If a(n) = a(n-1) + 9, with a(0) = -9, then what is the value of a( 310)?

Compounding $1000 initial principle continuously, for 1 year, at 100% annual interest:

• If we compound just once we end up with $2000, which is obvious.
• If we compound twice then we get to add 50%, then add another 50% to the resulting amount.  Adding 50% is the same as multiply by 1.5  So we multiply the initial principle by 1.5, then multiply the result by 1.5.  We end up with $1000 * 1.5 * 1.5 = $1000 * 1.5^2 = $2250.
• If we compound, say, 100 times we get to add 1%, then add another 1% to the resulting amount, etc., 100 times.  Adding 1% is the same as multiply by 1.01  So we multiply the initial principle by 1.01, then multiply the result by 1.01, etc., 100 times.  We end up with $1000 * 1.01^100 = $2704, a factor of 2.704.
• If we compound n times then we get to add 100% / n, a total of n times. 
• Adding 100% / n = 1.00 / n or just 1/n is the same as multiplying by 1 + 1 / n.  So we multiply the initial principle by 1+1/n, then multiply the result by 1+1/n, etc., n times. 

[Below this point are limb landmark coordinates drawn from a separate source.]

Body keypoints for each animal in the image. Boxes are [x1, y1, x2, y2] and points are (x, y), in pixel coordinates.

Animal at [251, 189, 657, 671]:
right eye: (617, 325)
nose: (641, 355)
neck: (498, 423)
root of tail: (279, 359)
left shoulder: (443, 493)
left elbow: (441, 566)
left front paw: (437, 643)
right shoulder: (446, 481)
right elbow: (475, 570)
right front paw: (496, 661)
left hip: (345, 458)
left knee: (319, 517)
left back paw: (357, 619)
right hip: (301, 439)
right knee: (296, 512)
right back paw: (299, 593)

• We end up with $1000 * (1 + 1/n) ^ n.
• As n -> infinity compounding approaches continuous and (1 + 1/n) ^ n approaches e.  e is approximately 2.71828.

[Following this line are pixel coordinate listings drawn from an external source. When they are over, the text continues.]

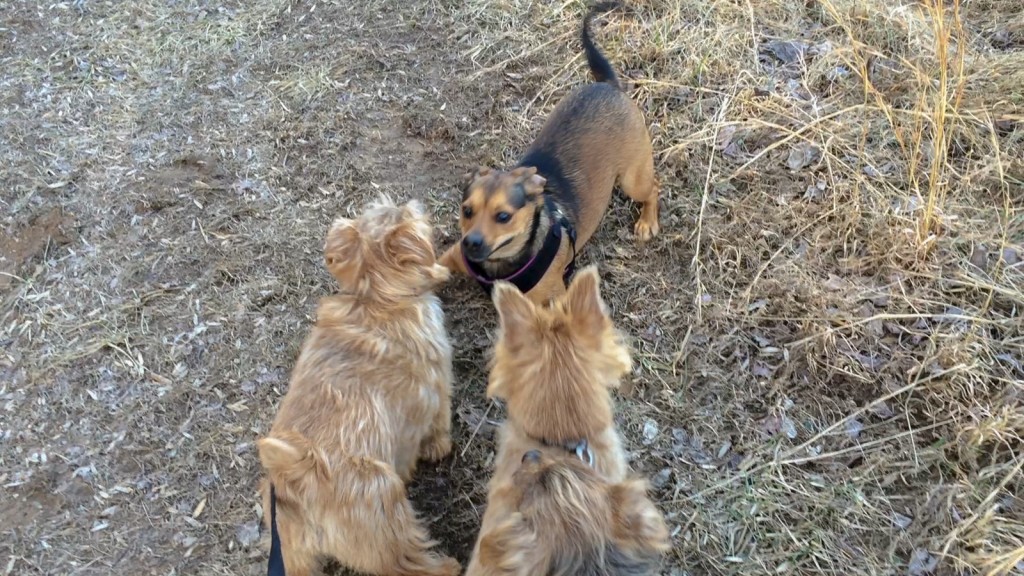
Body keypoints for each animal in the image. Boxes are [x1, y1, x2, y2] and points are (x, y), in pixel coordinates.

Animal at [256, 195, 460, 573]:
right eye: (407, 216)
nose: (414, 203)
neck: (375, 298)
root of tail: (301, 478)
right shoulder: (437, 389)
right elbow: (436, 426)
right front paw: (438, 447)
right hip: (385, 513)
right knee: (408, 563)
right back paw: (447, 567)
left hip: (291, 553)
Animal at [440, 3, 663, 305]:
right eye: (467, 210)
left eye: (503, 217)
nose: (471, 243)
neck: (498, 266)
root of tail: (609, 85)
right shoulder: (449, 257)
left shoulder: (554, 299)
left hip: (632, 179)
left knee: (653, 187)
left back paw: (647, 222)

If we compound interest annually at annual rate 8% then if we start with $1000, how much do we have after 5 years?

Compounding annually we multiply our principle by 1.08 every year, so we end up with $1000 * 1.08^5 = $1469.32.

If we compound interest monthly at annual rate 8% then if we start with $1000, how much do we have after 5 years?

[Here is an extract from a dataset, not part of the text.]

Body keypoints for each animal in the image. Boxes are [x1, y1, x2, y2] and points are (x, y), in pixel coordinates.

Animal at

Compounding monthly we multiply our principle by 1 + .08 / 12 = 1.006667 every month.  In 5 years we do this 5 * 12 times, so we end up with $1000 * 1.006667^(5 * 12) = $1487.90.

If we compound interest continuously at annual rate 8% then if we start with $1000, how much do we have after 5 years?

Continuous compounding gives us principle function P(t) = $1000 * e^(.08 t).

For t = 5 we have principle

• P(5) = $1000 * e^(.08 * 5) = $1489.82

The most basic exponential function forms are

• y = 2^x and
• y = e^x

The generalized forms for horizontal asymptote zero are

• y = A * 2^(kx)
• y = A * e^(kx)
• y = A * b^x.

Using the form y = A * b^x, assume that y = 20 when x = 5 and y = 30 when x = 12.  Find the values of the parameters A and b.